## Request
Copy the text of the data below word for word, keeping every line as it is. Leave the pictures out of your answer.
# # #
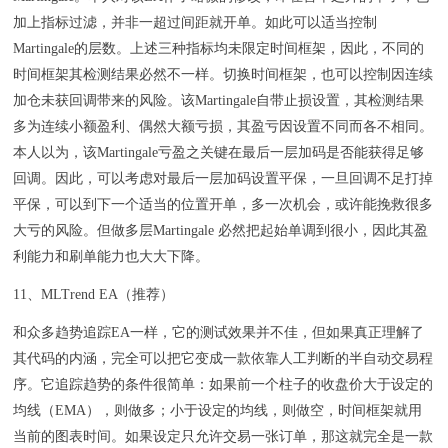
加上指标过滤，并非一超过间距就开单。如此可以适当控制
Martingale的层数。上述三种指标均未限定时间框架，因此，不同的
时间框架其检测结果必然不一样。切换时间框架，也可以控制因连续
加仓未获回调带来的风险。该Martingale自带止损设置，其检测结果
多为连续小额盈利、偶然大额亏损，其盈亏因设置不同而各不相同。
本人以为，该Martingale亏盈之关键在最后一层加码是否能获得足够
回调。因此，可以考虑对最后一层加码设置平保，一旦回调不足打掉
平保，可以到下一个适当的位置开单，多一次机会，或许能挽救很多
大亏的风险。但做多层Martingale 必然把起始单调到很小，因此其盈
利能力和刷单能力也大大下降。
11、MLTrend EA（推荐）
和众多趋势追踪EA一样，它的测试效果并不佳，但如果真正理解了
其代码的内涵，完全可以把它变成一款依靠人工判断的半自动交易程
序。它追踪趋势的条件很简单：如果前一个柱子的收盘价大于设定的
均线（EMA），则做多；小于设定的均线，则做空，时间框架就用
当前的图表时间。如果设定只允许交易一张订单，那这就完全是一款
# # #
## Completed exercise
加上指标过滤，并非一超过间距就开单。如此可以适当控制
Martingale的层数。上述三种指标均未限定时间框架，因此，不同的
时间框架其检测结果必然不一样。切换时间框架，也可以控制因连续
加仓未获回调带来的风险。该Martingale自带止损设置，其检测结果
多为连续小额盈利、偶然大额亏损，其盈亏因设置不同而各不相同。
本人以为，该Martingale亏盈之关键在最后一层加码是否能获得足够
回调。因此，可以考虑对最后一层加码设置平保，一旦回调不足打掉
平保，可以到下一个适当的位置开单，多一次机会，或许能挽救很多
大亏的风险。但做多层Martingale 必然把起始单调到很小，因此其盈
利能力和刷单能力也大大下降。
11、MLTrend EA（推荐）
和众多趋势追踪EA一样，它的测试效果并不佳，但如果真正理解了
其代码的内涵，完全可以把它变成一款依靠人工判断的半自动交易程
序。它追踪趋势的条件很简单：如果前一个柱子的收盘价大于设定的
均线（EMA），则做多；小于设定的均线，则做空，时间框架就用
当前的图表时间。如果设定只允许交易一张订单，那这就完全是一款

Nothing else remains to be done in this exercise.